[Saved entries]
──────
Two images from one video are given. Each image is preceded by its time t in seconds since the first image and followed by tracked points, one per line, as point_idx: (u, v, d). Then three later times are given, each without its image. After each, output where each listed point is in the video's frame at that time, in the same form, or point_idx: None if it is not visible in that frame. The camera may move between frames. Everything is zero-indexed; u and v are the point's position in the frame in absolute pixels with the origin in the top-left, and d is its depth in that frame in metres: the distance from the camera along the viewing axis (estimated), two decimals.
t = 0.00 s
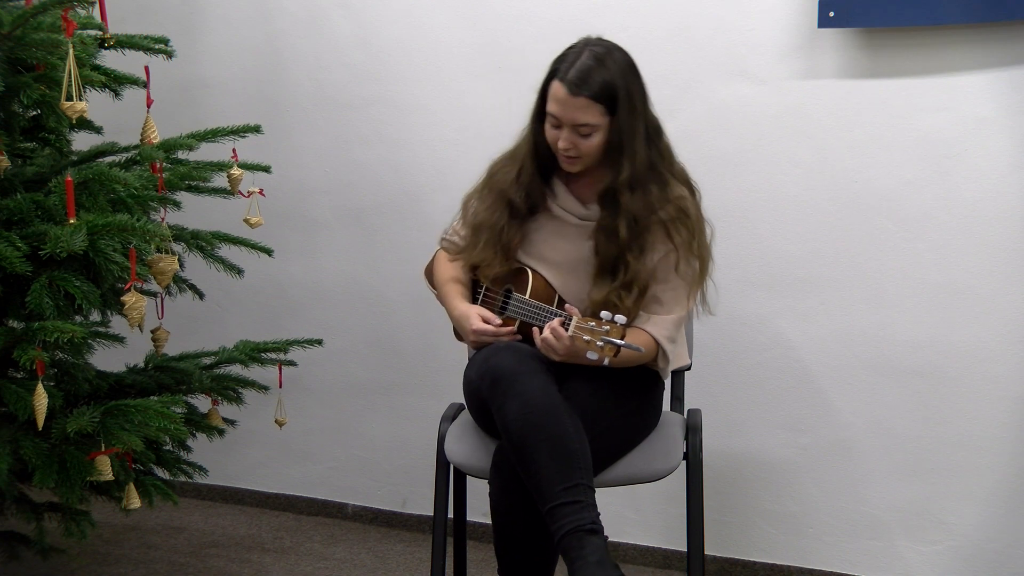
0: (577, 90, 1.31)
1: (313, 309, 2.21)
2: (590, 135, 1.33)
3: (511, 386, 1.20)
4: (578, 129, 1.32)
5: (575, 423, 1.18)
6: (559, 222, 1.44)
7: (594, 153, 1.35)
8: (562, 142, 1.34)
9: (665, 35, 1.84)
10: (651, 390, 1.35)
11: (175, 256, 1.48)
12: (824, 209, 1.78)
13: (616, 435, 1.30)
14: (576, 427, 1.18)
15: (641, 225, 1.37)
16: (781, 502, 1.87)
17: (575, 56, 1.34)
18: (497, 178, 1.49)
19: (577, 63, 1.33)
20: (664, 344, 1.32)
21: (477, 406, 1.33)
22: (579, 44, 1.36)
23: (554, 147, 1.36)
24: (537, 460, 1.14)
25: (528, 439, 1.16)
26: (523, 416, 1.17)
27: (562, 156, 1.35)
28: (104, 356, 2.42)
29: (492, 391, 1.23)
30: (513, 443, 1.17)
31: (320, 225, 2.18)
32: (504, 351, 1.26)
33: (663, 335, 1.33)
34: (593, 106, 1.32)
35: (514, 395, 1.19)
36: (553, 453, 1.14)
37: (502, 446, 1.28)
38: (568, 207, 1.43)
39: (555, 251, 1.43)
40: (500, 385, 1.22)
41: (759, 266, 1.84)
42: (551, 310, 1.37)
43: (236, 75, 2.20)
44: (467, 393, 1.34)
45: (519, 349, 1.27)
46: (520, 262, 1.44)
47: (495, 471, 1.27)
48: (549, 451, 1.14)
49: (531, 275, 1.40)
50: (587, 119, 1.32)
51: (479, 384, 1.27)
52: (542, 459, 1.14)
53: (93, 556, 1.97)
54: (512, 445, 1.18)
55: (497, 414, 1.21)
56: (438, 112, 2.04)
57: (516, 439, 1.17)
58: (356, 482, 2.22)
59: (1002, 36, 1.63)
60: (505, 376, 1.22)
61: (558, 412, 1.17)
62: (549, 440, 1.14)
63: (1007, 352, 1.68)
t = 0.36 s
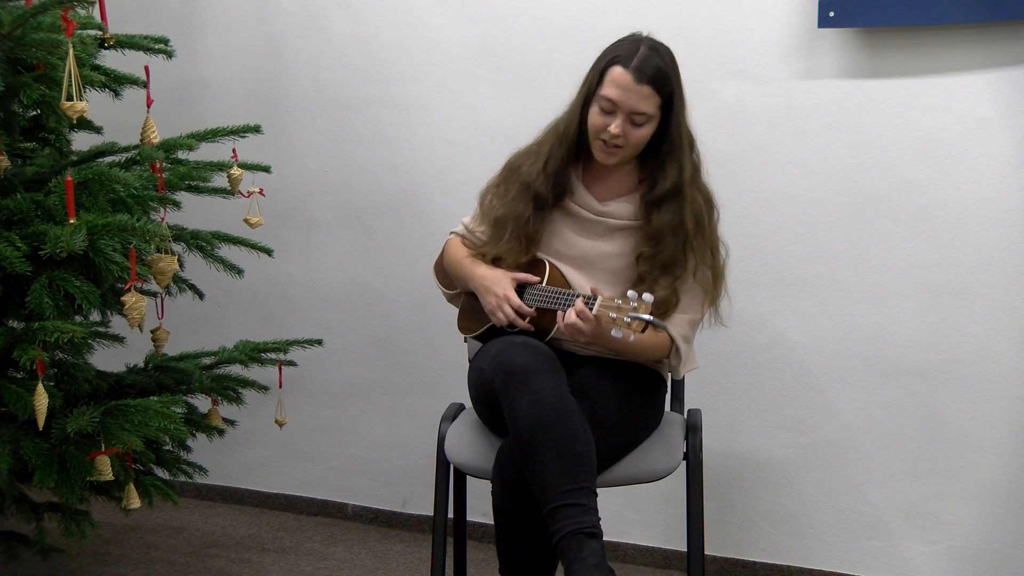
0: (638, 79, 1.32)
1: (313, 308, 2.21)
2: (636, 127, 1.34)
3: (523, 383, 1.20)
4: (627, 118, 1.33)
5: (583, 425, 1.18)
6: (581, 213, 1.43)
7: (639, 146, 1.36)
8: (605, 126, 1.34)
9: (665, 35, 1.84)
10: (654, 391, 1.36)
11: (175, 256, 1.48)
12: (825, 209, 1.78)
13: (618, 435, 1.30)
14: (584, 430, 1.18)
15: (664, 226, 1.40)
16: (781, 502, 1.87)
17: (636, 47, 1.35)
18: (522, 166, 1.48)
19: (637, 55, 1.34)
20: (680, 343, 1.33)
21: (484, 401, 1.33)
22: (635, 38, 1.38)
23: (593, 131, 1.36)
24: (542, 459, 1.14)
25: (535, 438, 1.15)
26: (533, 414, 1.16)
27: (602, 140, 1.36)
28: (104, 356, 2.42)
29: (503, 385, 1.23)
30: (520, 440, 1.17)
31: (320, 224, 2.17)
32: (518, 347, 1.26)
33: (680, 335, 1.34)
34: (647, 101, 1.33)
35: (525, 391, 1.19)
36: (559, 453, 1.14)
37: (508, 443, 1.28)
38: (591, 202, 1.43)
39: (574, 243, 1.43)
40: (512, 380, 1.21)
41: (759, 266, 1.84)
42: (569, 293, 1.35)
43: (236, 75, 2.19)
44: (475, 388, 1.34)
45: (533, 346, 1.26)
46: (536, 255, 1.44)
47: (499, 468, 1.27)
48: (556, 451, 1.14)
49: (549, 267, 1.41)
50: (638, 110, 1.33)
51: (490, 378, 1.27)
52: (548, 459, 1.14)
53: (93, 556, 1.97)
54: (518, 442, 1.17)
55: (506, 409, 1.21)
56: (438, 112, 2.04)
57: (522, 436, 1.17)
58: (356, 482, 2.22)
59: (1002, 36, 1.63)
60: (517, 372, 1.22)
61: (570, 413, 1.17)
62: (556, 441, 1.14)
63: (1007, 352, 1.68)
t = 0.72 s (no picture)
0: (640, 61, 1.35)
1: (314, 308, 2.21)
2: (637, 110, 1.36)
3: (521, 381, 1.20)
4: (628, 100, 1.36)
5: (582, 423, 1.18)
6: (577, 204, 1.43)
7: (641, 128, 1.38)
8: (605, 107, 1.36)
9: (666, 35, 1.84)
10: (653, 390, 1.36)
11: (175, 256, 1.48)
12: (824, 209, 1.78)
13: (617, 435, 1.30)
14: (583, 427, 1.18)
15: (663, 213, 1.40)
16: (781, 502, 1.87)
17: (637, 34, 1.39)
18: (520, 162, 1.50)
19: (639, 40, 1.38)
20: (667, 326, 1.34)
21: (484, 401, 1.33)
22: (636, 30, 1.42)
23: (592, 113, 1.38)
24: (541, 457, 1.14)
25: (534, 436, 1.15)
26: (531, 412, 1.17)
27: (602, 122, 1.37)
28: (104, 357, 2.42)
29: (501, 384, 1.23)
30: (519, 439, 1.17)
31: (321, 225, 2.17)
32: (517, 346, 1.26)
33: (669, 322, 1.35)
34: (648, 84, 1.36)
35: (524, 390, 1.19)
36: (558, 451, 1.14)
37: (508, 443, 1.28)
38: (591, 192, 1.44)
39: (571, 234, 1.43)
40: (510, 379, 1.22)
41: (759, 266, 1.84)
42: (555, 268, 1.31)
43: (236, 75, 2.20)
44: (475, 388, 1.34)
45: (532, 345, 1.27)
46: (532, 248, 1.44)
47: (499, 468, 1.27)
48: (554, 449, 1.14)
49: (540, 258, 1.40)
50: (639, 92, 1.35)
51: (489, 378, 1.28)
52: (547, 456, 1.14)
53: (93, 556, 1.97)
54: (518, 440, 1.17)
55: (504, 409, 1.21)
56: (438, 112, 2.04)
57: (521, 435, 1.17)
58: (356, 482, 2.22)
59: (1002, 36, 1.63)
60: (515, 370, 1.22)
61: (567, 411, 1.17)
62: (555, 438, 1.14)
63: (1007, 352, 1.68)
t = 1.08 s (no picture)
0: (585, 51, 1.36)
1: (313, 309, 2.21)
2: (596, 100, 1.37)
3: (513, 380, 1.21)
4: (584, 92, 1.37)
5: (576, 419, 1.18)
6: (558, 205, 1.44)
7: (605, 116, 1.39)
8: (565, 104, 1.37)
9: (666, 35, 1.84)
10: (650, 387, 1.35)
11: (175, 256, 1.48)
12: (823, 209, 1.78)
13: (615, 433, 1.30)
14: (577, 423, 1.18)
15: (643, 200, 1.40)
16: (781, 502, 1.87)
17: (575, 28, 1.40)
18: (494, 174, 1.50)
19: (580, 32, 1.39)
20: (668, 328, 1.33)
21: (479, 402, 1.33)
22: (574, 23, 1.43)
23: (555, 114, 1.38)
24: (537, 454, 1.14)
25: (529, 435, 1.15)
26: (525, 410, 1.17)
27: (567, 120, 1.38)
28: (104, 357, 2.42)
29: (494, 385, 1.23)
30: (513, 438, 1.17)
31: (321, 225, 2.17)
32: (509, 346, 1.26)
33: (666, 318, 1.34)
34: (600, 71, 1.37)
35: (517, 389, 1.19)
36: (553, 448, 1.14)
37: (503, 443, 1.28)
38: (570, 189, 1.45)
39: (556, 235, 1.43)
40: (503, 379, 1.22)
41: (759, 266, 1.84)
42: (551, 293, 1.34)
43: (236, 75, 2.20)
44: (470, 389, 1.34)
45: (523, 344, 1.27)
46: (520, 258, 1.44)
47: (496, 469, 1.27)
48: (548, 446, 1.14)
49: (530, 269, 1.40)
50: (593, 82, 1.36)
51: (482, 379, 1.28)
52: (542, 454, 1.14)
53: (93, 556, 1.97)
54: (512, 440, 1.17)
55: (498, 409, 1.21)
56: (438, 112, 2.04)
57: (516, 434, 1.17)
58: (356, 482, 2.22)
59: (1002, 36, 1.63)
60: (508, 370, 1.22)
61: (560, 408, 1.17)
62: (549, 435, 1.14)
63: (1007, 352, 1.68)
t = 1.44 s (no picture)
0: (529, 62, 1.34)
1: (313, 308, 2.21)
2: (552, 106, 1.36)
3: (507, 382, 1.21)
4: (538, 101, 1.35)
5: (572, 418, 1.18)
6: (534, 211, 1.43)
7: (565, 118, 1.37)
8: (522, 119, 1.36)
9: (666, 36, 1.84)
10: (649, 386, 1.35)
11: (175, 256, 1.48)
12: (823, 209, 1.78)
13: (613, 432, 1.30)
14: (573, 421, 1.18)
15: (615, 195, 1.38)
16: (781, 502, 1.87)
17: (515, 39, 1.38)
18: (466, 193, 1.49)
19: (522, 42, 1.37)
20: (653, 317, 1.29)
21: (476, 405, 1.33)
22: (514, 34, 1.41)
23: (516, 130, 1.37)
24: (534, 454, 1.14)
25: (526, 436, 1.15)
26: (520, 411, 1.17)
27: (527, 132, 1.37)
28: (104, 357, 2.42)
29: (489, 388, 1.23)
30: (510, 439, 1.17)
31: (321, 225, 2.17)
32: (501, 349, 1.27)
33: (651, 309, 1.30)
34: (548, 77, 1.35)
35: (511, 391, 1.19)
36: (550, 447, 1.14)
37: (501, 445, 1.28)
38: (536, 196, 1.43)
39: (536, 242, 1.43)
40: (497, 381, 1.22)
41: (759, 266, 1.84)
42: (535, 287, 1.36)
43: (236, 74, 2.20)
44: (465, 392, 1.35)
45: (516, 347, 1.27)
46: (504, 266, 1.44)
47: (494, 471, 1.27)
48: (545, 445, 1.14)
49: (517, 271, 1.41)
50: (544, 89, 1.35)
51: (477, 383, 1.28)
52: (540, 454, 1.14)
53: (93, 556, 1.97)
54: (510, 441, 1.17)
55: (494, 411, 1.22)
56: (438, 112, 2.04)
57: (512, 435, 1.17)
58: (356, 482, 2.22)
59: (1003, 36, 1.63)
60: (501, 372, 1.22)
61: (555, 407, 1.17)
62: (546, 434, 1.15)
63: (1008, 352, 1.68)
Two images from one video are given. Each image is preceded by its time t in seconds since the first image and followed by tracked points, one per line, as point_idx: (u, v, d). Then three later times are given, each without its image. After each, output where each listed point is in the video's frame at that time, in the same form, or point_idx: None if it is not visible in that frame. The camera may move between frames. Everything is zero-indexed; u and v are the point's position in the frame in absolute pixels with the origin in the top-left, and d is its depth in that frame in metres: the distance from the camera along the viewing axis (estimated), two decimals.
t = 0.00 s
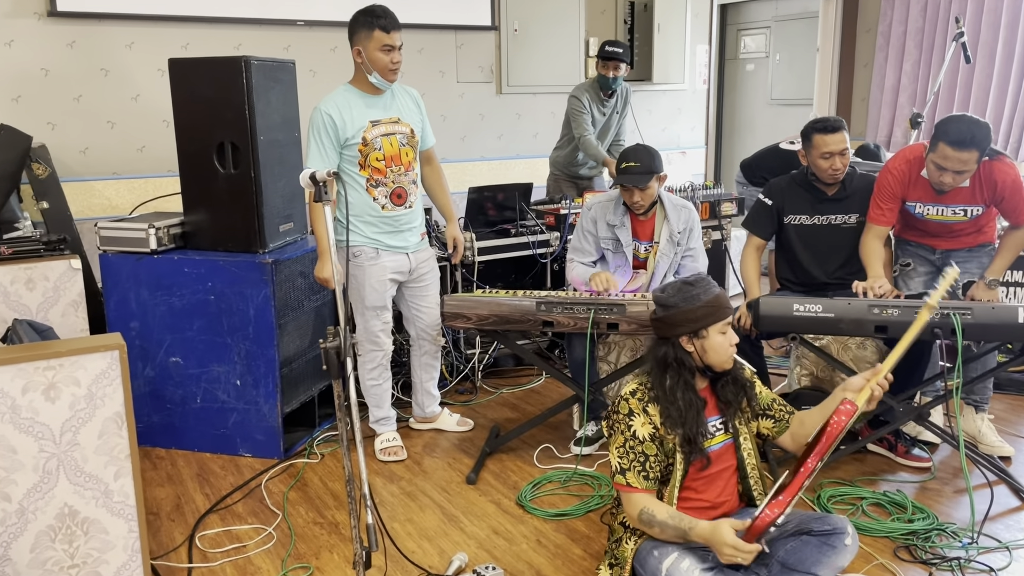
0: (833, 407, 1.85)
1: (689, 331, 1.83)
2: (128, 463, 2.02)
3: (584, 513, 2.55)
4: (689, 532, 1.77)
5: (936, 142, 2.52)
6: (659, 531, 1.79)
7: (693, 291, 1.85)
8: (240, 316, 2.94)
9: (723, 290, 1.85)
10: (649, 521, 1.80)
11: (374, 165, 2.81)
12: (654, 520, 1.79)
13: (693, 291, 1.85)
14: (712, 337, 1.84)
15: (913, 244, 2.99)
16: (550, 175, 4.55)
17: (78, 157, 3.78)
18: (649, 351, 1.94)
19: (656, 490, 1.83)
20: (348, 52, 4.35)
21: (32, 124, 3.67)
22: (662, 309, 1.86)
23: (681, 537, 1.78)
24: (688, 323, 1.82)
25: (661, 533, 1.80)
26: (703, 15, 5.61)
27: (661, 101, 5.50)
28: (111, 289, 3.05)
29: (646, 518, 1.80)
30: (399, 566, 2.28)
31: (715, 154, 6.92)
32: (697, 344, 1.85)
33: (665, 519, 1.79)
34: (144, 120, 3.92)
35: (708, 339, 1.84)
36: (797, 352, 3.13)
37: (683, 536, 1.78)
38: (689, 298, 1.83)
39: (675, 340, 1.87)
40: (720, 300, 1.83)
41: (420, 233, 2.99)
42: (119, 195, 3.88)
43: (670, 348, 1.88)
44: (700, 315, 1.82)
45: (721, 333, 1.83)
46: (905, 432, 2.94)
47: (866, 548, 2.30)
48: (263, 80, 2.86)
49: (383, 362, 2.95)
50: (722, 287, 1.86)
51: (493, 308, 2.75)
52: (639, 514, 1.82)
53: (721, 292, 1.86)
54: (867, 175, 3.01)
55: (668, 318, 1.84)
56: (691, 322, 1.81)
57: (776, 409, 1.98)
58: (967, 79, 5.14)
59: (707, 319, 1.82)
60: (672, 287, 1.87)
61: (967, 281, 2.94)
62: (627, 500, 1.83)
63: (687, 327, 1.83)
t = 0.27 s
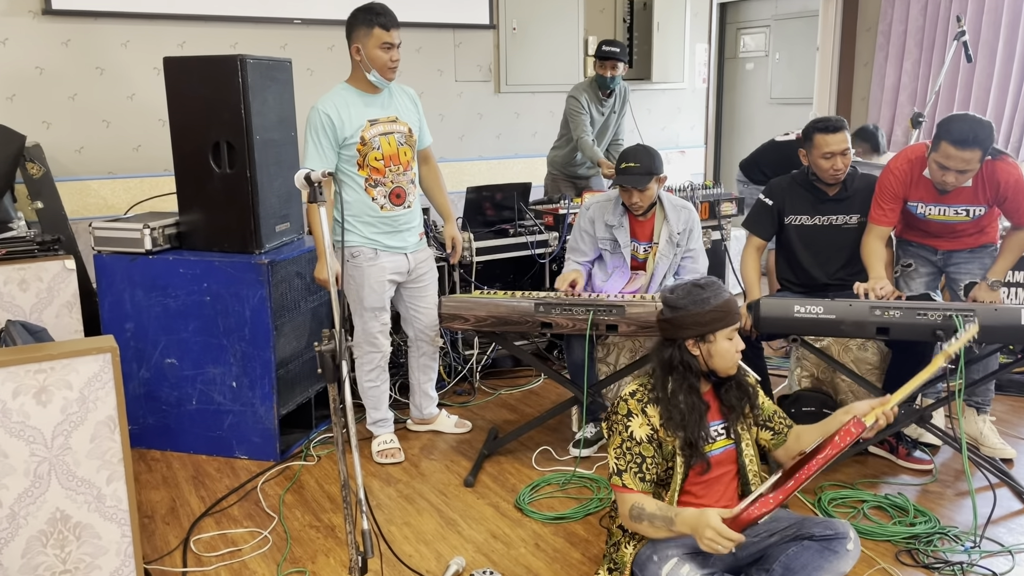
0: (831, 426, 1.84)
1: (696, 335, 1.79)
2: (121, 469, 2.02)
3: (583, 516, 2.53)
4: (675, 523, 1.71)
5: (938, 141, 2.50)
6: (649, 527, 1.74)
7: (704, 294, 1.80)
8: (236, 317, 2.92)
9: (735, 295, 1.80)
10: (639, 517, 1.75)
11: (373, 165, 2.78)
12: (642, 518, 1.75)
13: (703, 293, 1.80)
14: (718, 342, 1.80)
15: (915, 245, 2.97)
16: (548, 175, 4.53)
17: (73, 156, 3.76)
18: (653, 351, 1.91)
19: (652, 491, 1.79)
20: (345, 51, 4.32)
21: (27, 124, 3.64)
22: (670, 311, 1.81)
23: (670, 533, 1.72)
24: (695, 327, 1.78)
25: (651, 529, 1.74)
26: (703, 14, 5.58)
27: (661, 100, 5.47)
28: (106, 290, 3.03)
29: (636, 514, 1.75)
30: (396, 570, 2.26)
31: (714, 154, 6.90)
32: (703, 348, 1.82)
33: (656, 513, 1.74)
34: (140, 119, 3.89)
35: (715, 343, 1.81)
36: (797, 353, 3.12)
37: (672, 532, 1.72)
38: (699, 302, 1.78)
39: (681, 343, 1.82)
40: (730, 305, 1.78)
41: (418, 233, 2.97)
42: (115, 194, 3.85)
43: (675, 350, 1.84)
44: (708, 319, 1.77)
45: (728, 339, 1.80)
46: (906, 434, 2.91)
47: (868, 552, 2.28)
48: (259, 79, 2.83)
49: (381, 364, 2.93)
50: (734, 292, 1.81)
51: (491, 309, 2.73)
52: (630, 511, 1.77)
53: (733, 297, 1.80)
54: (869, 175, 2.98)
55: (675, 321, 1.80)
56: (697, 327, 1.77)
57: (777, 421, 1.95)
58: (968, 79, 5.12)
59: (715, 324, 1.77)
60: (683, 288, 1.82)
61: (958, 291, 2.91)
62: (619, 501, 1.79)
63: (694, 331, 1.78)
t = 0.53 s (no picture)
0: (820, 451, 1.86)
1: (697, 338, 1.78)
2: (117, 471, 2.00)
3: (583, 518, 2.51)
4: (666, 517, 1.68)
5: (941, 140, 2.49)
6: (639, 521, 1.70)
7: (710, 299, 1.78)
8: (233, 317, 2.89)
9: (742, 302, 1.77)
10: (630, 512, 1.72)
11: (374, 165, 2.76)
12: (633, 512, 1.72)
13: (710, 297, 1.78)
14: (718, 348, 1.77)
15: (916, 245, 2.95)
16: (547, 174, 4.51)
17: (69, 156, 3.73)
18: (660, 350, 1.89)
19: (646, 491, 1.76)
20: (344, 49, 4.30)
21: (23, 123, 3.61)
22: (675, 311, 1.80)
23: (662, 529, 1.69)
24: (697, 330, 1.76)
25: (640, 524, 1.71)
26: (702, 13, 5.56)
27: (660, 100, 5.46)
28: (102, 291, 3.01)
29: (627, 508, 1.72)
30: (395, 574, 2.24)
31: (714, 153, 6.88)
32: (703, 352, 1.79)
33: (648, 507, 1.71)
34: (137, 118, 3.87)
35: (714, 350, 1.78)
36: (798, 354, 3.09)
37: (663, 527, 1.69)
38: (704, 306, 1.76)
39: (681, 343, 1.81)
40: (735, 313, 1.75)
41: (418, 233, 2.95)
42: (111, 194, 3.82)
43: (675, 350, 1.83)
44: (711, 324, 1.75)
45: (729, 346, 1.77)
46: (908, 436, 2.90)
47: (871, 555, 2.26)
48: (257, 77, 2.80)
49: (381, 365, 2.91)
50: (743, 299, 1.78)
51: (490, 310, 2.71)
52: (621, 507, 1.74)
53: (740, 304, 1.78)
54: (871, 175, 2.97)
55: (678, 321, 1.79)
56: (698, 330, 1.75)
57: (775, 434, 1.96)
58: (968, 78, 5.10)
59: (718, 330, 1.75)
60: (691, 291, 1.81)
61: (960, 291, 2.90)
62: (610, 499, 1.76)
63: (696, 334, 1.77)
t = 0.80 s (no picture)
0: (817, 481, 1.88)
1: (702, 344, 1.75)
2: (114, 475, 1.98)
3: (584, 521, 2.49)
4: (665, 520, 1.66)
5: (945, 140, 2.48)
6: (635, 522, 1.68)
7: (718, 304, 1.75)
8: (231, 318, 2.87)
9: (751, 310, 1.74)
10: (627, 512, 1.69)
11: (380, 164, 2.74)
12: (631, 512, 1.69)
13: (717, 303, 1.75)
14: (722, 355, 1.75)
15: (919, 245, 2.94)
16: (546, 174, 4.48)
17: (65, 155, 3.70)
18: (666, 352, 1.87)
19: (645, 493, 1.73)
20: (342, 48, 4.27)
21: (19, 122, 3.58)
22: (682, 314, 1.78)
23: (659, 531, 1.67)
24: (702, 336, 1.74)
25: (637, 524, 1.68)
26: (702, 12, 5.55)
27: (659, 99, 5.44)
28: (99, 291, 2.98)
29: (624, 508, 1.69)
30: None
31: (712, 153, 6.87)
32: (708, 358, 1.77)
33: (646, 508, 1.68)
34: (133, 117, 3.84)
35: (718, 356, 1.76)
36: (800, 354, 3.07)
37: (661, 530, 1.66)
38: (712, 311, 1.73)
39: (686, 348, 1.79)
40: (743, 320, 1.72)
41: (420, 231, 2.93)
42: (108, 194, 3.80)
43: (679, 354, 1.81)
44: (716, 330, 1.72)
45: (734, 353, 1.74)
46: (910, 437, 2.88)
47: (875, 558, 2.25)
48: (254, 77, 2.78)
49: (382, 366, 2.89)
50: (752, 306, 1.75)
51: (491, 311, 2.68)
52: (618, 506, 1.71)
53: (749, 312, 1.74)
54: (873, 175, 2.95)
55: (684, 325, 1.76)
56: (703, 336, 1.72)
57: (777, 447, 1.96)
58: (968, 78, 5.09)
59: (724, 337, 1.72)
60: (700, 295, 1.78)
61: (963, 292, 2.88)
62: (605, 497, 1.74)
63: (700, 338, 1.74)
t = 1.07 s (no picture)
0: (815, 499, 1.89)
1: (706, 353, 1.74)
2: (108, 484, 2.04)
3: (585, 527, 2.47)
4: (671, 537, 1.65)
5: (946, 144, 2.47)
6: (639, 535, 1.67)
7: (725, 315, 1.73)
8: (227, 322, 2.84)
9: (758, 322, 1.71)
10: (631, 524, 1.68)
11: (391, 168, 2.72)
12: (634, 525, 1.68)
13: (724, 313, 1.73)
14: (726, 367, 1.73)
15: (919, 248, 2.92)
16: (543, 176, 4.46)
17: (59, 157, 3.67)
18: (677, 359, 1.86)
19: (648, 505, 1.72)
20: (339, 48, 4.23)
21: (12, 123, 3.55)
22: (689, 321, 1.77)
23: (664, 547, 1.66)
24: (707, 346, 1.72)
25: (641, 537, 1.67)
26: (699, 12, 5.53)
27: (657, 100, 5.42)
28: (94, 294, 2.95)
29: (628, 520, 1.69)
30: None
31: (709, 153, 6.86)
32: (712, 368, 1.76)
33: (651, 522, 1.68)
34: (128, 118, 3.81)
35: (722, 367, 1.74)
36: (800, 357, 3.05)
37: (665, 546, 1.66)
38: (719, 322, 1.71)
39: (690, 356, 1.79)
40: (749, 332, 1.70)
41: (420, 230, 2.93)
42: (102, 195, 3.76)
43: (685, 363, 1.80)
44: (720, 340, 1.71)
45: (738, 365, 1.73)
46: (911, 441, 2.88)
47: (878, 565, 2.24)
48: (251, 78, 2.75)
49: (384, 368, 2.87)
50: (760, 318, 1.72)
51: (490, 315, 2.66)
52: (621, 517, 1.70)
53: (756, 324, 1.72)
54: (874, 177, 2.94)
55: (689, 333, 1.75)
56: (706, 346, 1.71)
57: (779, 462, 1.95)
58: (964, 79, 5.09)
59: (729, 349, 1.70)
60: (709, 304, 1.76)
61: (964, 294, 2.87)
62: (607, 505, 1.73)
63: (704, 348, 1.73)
──────
◆ **ABOUT THIS EXERCISE**:
Please return only the lines from the top of the data through the line with "47: (495, 471, 1.27)", exactly as written, and drop every picture.

◆ **FINISHED EXERCISE**:
Two images from one video are given. Each image is preceded by its time t in seconds since the first image and followed by tracked points, one per line, as point_idx: (u, v, d). Then three later times are given, each without its image. After each, output where each listed point is in the video's frame at that time, in the same form, or point_idx: None if it is not visible in that frame. The camera may move between frames. Everything is zero-indexed; u and v are the point's position in the frame in absolute pixels with the origin in the top-left, and d is its depth in that frame in metres: the distance from the camera along the viewing axis (estimated), two decimals.
t = 0.00 s
0: (577, 90, 1.31)
1: (313, 309, 2.21)
2: (590, 135, 1.33)
3: (511, 386, 1.20)
4: (578, 129, 1.32)
5: (575, 423, 1.18)
6: (559, 222, 1.44)
7: (594, 153, 1.35)
8: (562, 142, 1.34)
9: (665, 35, 1.84)
10: (651, 390, 1.35)
11: (175, 256, 1.48)
12: (824, 209, 1.78)
13: (616, 435, 1.30)
14: (576, 427, 1.18)
15: (641, 225, 1.37)
16: (781, 502, 1.87)
17: (575, 56, 1.34)
18: (497, 178, 1.49)
19: (577, 63, 1.33)
20: (664, 344, 1.32)
21: (477, 406, 1.33)
22: (579, 44, 1.36)
23: (554, 147, 1.36)
24: (537, 460, 1.14)
25: (528, 439, 1.16)
26: (523, 416, 1.17)
27: (562, 156, 1.35)
28: (104, 356, 2.42)
29: (492, 391, 1.23)
30: (513, 443, 1.17)
31: (320, 225, 2.18)
32: (504, 351, 1.26)
33: (663, 335, 1.33)
34: (593, 106, 1.32)
35: (514, 395, 1.19)
36: (553, 453, 1.14)
37: (502, 446, 1.28)
38: (568, 207, 1.43)
39: (555, 251, 1.43)
40: (500, 385, 1.22)
41: (759, 266, 1.84)
42: (551, 310, 1.37)
43: (236, 75, 2.20)
44: (467, 393, 1.34)
45: (519, 349, 1.27)
46: (520, 262, 1.44)
47: (495, 471, 1.27)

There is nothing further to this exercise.